На двадцать восьмой день ненастья из Анадыря пришла телеграмма, в которой предписывалось пробираться в Нымным на собачьих упряжках, оборудовать там главную базу экспедиции, привести в жилой вид домик, выделенный правлением колхоза для геологов.
Приказ из Анадыря надо было выполнять, и руководитель партии отправился в райисполком, полагая, что ему там помогут найти собачью упряжку. Но вернулся он оттуда сердитый и расстроенный: ему сказали, что собачьих упряжек не ожидается до полного затишья.
Вечером того же дня в тамбур гостиницы ввалились два снежных сугроба и после десятиминутного постукивания и отряхивания превратились в двух здоровенных каюров.
— Етти! [Етти — здравствуй. ] — приветствовали они столпившихся постояльцев и, удовлетворяя любопытство, заявили, что едут прямо из бухты Провидения домой, в Инчоун. В такой дальний путь они снарядились "за горючим", как они коротко объяснили.
— Как же ехали в такую пургу? — поинтересовался начальник партии.
— Ночью стоит отличная погода, — объяснил один из каюров. — Передохнем тут и завтра пустимся дальше.
Начальник партии тут же пригласил каюров к себе в комнату, и после обильного угощения и совещания было решено, что они берут на нарты Виктора Тынэна и Римму Коновалову.
2Выехали следующим вечером.
Пурга к ночи действительно поутихла, спряталась в ледяных торосах. Полосы летящего снега при лунном свете казались живыми. Они спускались с берега мимо вросших в лед лодок и катеров, занесенных снегом бочек, угольных куч и штабелей бревен.
Римма со своим каюром ехала впереди. Она оделась в теплую кухлянку [Кухлянка — верхняя меховая одежда. ], в меховые брюки, торбаса, а поверх натянула камлейку [Камлейка — верхняя одежда из ткани. ] из цветного ситца с рисунком в виде огромных синих запятых.
Виктор ехал и думал о том, что вот впервые он едет на собаках таким важным пассажиром.

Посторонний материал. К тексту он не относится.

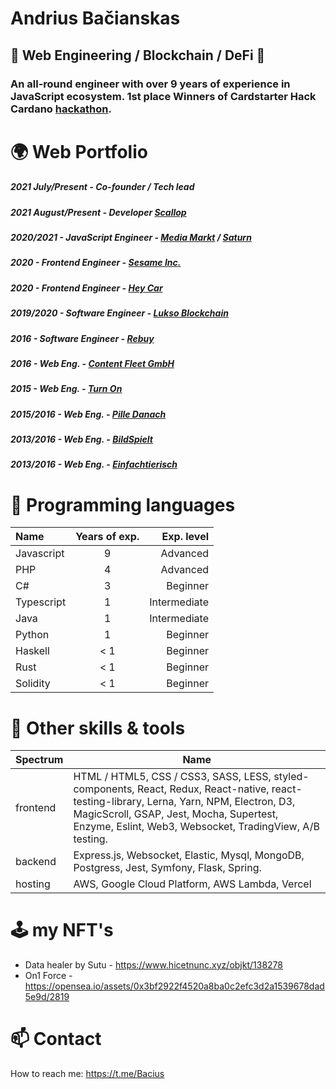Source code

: 

# Andrius Bačianskas
## 👾 Web Engineering / Blockchain / DeFi 👾

### An all-round engineer with over 9 years of experience in JavaScript ecosystem. 1st place Winners of Cardstarter Hack Cardano [hackathon](https://twitter.com/cardstarter/status/1451251343247609868?s=21). 

# 🌍 Web Portfolio

##### 2021 July/Present - Co-founder / Tech lead
##### 2021 August/Present - Developer [Scallop](https://www.scallop.io/)
##### 2020/2021 - JavaScript Engineer - __[Media Markt](https://www.mediamarkt.de)__ / __[Saturn](https://www.saturn.de/)__ 
##### 2020 - Frontend Engineer - __[Sesame Inc.](https://sesamecare.com)__
##### 2020 - Frontend Engineer - __[Hey Car](https://hey.car)__
##### 2019/2020 - Software Engineer - __[Lukso Blockchain](https://lukso.network/)__
##### 2016 - Software Engineer - __[Rebuy](https://www.rebuy.de/)__
##### 2016 - Web Eng. - __[Content Fleet GmbH](https://contentfleet.de/)__
##### 2015 - Web Eng. - __[Turn On](https://www.turn-on.de/)__
##### 2015/2016 - Web Eng. - __[Pille Danach](https://www.pille-danach.de/)__
##### 2013/2016 - Web Eng. - __[BildSpielt](https://spiele.bild.de/)__
##### 2013/2016 - Web Eng. - __[Einfachtierisch](https://einfachtierisch.de/)__

# 🦑 Programming languages
| Name | Years of exp.| Exp. level |
| :---         |     :---:      |          ---: |
| Javascript   | 9     | Advanced    |
| PHP     | 4       | Advanced      |
| C#     | 3       | Beginner      |
| Typescript     | 1       | Intermediate      |
| Java     | 1       | Intermediate      |
| Python     | 1       | Beginner      |
| Haskell     | < 1       | Beginner      |
| Rust     | < 1       | Beginner      |
| Solidity     | < 1       | Beginner      |

# 🧰 Other skills & tools

| Spectrum | Name |
| ---         |          --- |
| frontend   | HTML / HTML5, CSS / CSS3, SASS, LESS, styled-components, React, Redux, React-native, react-testing-library, Lerna, Yarn, NPM, Electron, D3, MagicScroll, GSAP, Jest, Mocha, Supertest, Enzyme, Eslint, Web3, Websocket, TradingView, A/B testing.    |
| backend   | Express.js, Websocket, Elastic, Mysql, MongoDB, Postgress, Jest, Symfony, Flask, Spring.   |
| hosting   | AWS, Google Cloud Platform, AWS Lambda, Vercel  |

# 🕹️ my NFT's
- Data healer by Sutu - https://www.hicetnunc.xyz/objkt/138278
- On1 Force - https://opensea.io/assets/0x3bf2922f4520a8ba0c2efc3d2a1539678dad5e9d/2819


# 📫 Contact 
How to reach me: https://t.me/Bacius
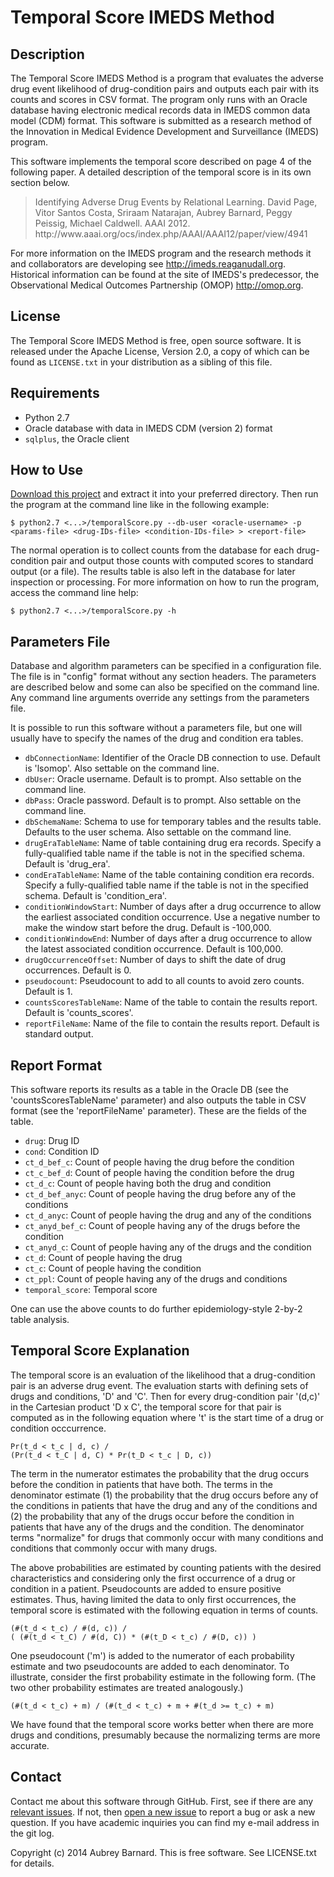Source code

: Temporal Score IMEDS Method
===========================


Description
-----------

The Temporal Score IMEDS Method is a program that evaluates the adverse
drug event likelihood of drug-condition pairs and outputs each pair with
its counts and scores in CSV format.  The program only runs with an
Oracle database having electronic medical records data in IMEDS common
data model (CDM) format.  This software is submitted as a research
method of the Innovation in Medical Evidence Development and
Surveillance (IMEDS) program.

This software implements the temporal score described on page 4 of the
following paper.  A detailed description of the temporal score is in its
own section below.

<blockquote>
Identifying Adverse Drug Events by Relational Learning.
David Page, Vitor Santos Costa, Sriraam Natarajan, Aubrey Barnard, Peggy Peissig, Michael Caldwell.
AAAI 2012.
http://www.aaai.org/ocs/index.php/AAAI/AAAI12/paper/view/4941
</blockquote>

For more information on the IMEDS program and the research methods it
and collaborators are developing see http://imeds.reaganudall.org.
Historical information can be found at the site of IMEDS's predecessor,
the Observational Medical Outcomes Partnership (OMOP) http://omop.org.


License
-------

The Temporal Score IMEDS Method is free, open source software.  It is
released under the Apache License, Version 2.0, a copy of which can be
found as `LICENSE.txt` in your distribution as a sibling of this file.


Requirements
------------

* Python 2.7
* Oracle database with data in IMEDS CDM (version 2) format
* `sqlplus`, the Oracle client


How to Use
----------

[Download this
project](https://github.com/afbarnard/imeds-temporal-score/archive/master.zip)
and extract it into your preferred directory.  Then run the program at
the command line like in the following example:

    $ python2.7 <...>/temporalScore.py --db-user <oracle-username> -p <params-file> <drug-IDs-file> <condition-IDs-file> > <report-file>

The normal operation is to collect counts from the database for each
drug-condition pair and output those counts with computed scores to
standard output (or a file).  The results table is also left in the
database for later inspection or processing.  For more information on
how to run the program, access the command line help:

    $ python2.7 <...>/temporalScore.py -h


Parameters File
---------------

Database and algorithm parameters can be specified in a configuration
file.  The file is in "config" format without any section headers.  The
parameters are described below and some can also be specified on the
command line.  Any command line arguments override any settings from the
parameters file.

It is possible to run this software without a parameters file, but one
will usually have to specify the names of the drug and condition era
tables.

* `dbConnectionName`: Identifier of the Oracle DB connection to use.
  Default is 'lsomop'.  Also settable on the command line.
* `dbUser`: Oracle username.  Default is to prompt.  Also settable on
  the command line.
* `dbPass`: Oracle password.  Default is to prompt.  Also settable on
  the command line.
* `dbSchemaName`: Schema to use for temporary tables and the results
  table.  Defaults to the user schema.  Also settable on the command
  line.
* `drugEraTableName`: Name of table containing drug era records.
  Specify a fully-qualified table name if the table is not in the
  specified schema.  Default is 'drug_era'.
* `condEraTableName`: Name of the table containing condition era
  records.  Specify a fully-qualified table name if the table is not in
  the specified schema.  Default is 'condition_era'.
* `conditionWindowStart`: Number of days after a drug occurrence to
  allow the earliest associated condition occurrence.  Use a negative
  number to make the window start before the drug.  Default is -100,000.
* `conditionWindowEnd`: Number of days after a drug occurrence to allow
  the latest associated condition occurrence.  Default is 100,000.
* `drugOccurrenceOffset`: Number of days to shift the date of drug
  occurrences.  Default is 0.
* `pseudocount`: Pseudocount to add to all counts to avoid zero counts.
  Default is 1.
* `countsScoresTableName`: Name of the table to contain the results
  report.  Default is 'counts_scores'.
* `reportFileName`: Name of the file to contain the results report.
  Default is standard output.


Report Format
-------------

This software reports its results as a table in the Oracle DB (see the
'countsScoresTableName' parameter) and also outputs the table in CSV
format (see the 'reportFileName' parameter).  These are the fields of
the table.

* `drug`: Drug ID
* `cond`: Condition ID
* `ct_d_bef_c`: Count of people having the drug before the condition
* `ct_c_bef_d`: Count of people having the condition before the drug
* `ct_d_c`: Count of people having both the drug and condition
* `ct_d_bef_anyc`: Count of people having the drug before any of the
  conditions
* `ct_d_anyc`: Count of people having the drug and any of the conditions
* `ct_anyd_bef_c`: Count of people having any of the drugs before the
  condition
* `ct_anyd_c`: Count of people having any of the drugs and the condition
* `ct_d`: Count of people having the drug
* `ct_c`: Count of people having the condition
* `ct_ppl`: Count of people having any of the drugs and conditions
* `temporal_score`: Temporal score

One can use the above counts to do further epidemiology-style 2-by-2
table analysis.


Temporal Score Explanation
--------------------------

The temporal score is an evaluation of the likelihood that a
drug-condition pair is an adverse drug event.  The evaluation starts
with defining sets of drugs and conditions, 'D' and 'C'.  Then for every
drug-condition pair '(d,c)' in the Cartesian product 'D x C', the
temporal score for that pair is computed as in the following equation
where 't' is the start time of a drug or condition occcurrence.

    Pr(t_d < t_c | d, c) /
    (Pr(t_d < t_C | d, C) * Pr(t_D < t_c | D, c))

The term in the numerator estimates the probability that the drug occurs
before the condition in patients that have both.  The terms in the
denominator estimate (1) the probability that the drug occurs before any
of the conditions in patients that have the drug and any of the
conditions and (2) the probability that any of the drugs occur before
the condition in patients that have any of the drugs and the condition.
The denominator terms "normalize" for drugs that commonly occur with
many conditions and conditions that commonly occur with many drugs.

The above probabilities are estimated by counting patients with the
desired characteristics and considering only the first occurrence of a
drug or condition in a patient.  Pseudocounts are added to ensure
positive estimates.  Thus, having limited the data to only first
occurrences, the temporal score is estimated with the following equation
in terms of counts.

    (#(t_d < t_c) / #(d, c)) /
    ( (#(t_d < t_C) / #(d, C)) * (#(t_D < t_c) / #(D, c)) )

One pseudocount ('m') is added to the numerator of each probability
estimate and two pseudocounts are added to each denominator.  To
illustrate, consider the first probability estimate in the following
form.  (The two other probability estimates are treated analogously.)

    (#(t_d < t_c) + m) / (#(t_d < t_c) + m + #(t_d >= t_c) + m)

We have found that the temporal score works better when there are more
drugs and conditions, presumably because the normalizing terms are more
accurate.


Contact
-------

Contact me about this software through GitHub.  First, see if there are
any [relevant
issues](https://github.com/afbarnard/imeds-temporal-score/issues?q=is%3Aissue).
If not, then [open a new
issue](https://github.com/afbarnard/imeds-temporal-score/issues/new) to
report a bug or ask a new question.  If you have academic inquiries you
can find my e-mail address in the git log.


Copyright (c) 2014 Aubrey Barnard.  This is free software.  See
LICENSE.txt for details.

Много лет назад, еще мальчишкой, он каюрил, сопровождая вельботы на весеннюю моржовую охоту в пролив Ирвытгыр. В долгие часы езды по подтаявшей дороге, пропитанной водой, мальчик думал о будущем и всегда был уверен, что завтрашний день будет лучше вчерашнего. А теперь, на пути в родное селение, ему казалось, что прошедшие дни были так хороши, что воспоминание о них вызвало щемящую боль в груди от мысли: такое больше не повторится и останется навеки в прошлом, только в воспоминаниях.